> TASK INSTRUCTIONS
Rewrite the data below so that each instance of "table_header" becomes "heading", with everything else left as it is.

(Rows from a layout dataset)
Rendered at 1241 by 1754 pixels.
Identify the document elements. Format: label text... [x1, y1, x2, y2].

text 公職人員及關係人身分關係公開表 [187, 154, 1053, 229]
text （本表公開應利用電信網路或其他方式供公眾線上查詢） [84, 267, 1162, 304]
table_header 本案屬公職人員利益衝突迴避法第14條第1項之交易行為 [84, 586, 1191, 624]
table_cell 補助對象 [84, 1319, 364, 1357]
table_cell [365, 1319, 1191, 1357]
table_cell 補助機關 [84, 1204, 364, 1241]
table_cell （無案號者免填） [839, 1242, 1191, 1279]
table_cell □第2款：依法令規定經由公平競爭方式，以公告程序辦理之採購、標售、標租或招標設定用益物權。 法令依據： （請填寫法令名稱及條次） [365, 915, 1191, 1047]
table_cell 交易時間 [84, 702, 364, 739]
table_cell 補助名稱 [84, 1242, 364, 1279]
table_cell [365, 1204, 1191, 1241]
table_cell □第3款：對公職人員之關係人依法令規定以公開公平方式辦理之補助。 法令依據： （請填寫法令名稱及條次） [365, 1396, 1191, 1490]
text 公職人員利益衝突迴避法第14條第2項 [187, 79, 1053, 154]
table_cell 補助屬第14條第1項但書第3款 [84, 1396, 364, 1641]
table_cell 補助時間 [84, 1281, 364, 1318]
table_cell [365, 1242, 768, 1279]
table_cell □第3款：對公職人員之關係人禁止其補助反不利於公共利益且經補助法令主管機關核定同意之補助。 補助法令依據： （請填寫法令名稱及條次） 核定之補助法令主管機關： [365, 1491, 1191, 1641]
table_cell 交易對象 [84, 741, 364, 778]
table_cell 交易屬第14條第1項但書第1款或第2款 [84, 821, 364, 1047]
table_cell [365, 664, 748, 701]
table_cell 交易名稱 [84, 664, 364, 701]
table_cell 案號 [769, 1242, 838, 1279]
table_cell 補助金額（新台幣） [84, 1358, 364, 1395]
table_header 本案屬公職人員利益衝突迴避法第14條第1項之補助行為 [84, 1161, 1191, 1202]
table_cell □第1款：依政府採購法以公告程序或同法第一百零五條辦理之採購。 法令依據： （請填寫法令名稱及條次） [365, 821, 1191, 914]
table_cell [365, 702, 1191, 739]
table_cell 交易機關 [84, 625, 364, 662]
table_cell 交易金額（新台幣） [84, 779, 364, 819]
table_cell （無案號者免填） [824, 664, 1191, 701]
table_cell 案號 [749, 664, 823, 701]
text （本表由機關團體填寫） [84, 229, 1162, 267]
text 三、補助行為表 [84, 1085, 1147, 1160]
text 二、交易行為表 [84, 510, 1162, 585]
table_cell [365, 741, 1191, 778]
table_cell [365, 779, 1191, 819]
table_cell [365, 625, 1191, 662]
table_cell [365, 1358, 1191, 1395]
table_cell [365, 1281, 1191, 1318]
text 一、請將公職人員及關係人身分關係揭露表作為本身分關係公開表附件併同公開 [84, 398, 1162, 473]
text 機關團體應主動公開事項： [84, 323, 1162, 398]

> SOLUTION
Rendered at 1241 by 1754 pixels.
Identify the document elements. Format: label text... [x1, y1, x2, y2].

text 公職人員及關係人身分關係公開表 [187, 154, 1053, 229]
text （本表公開應利用電信網路或其他方式供公眾線上查詢） [84, 267, 1162, 304]
heading 本案屬公職人員利益衝突迴避法第14條第1項之交易行為 [84, 586, 1191, 624]
table_cell 補助對象 [84, 1319, 364, 1357]
table_cell [365, 1319, 1191, 1357]
table_cell 補助機關 [84, 1204, 364, 1241]
table_cell （無案號者免填） [839, 1242, 1191, 1279]
table_cell □第2款：依法令規定經由公平競爭方式，以公告程序辦理之採購、標售、標租或招標設定用益物權。 法令依據： （請填寫法令名稱及條次） [365, 915, 1191, 1047]
table_cell 交易時間 [84, 702, 364, 739]
table_cell 補助名稱 [84, 1242, 364, 1279]
table_cell [365, 1204, 1191, 1241]
table_cell □第3款：對公職人員之關係人依法令規定以公開公平方式辦理之補助。 法令依據： （請填寫法令名稱及條次） [365, 1396, 1191, 1490]
text 公職人員利益衝突迴避法第14條第2項 [187, 79, 1053, 154]
table_cell 補助屬第14條第1項但書第3款 [84, 1396, 364, 1641]
table_cell 補助時間 [84, 1281, 364, 1318]
table_cell [365, 1242, 768, 1279]
table_cell □第3款：對公職人員之關係人禁止其補助反不利於公共利益且經補助法令主管機關核定同意之補助。 補助法令依據： （請填寫法令名稱及條次） 核定之補助法令主管機關： [365, 1491, 1191, 1641]
table_cell 交易對象 [84, 741, 364, 778]
table_cell 交易屬第14條第1項但書第1款或第2款 [84, 821, 364, 1047]
table_cell [365, 664, 748, 701]
table_cell 交易名稱 [84, 664, 364, 701]
table_cell 案號 [769, 1242, 838, 1279]
table_cell 補助金額（新台幣） [84, 1358, 364, 1395]
heading 本案屬公職人員利益衝突迴避法第14條第1項之補助行為 [84, 1161, 1191, 1202]
table_cell □第1款：依政府採購法以公告程序或同法第一百零五條辦理之採購。 法令依據： （請填寫法令名稱及條次） [365, 821, 1191, 914]
table_cell [365, 702, 1191, 739]
table_cell 交易機關 [84, 625, 364, 662]
table_cell 交易金額（新台幣） [84, 779, 364, 819]
table_cell （無案號者免填） [824, 664, 1191, 701]
table_cell 案號 [749, 664, 823, 701]
text （本表由機關團體填寫） [84, 229, 1162, 267]
text 三、補助行為表 [84, 1085, 1147, 1160]
text 二、交易行為表 [84, 510, 1162, 585]
table_cell [365, 741, 1191, 778]
table_cell [365, 779, 1191, 819]
table_cell [365, 625, 1191, 662]
table_cell [365, 1358, 1191, 1395]
table_cell [365, 1281, 1191, 1318]
text 一、請將公職人員及關係人身分關係揭露表作為本身分關係公開表附件併同公開 [84, 398, 1162, 473]
text 機關團體應主動公開事項： [84, 323, 1162, 398]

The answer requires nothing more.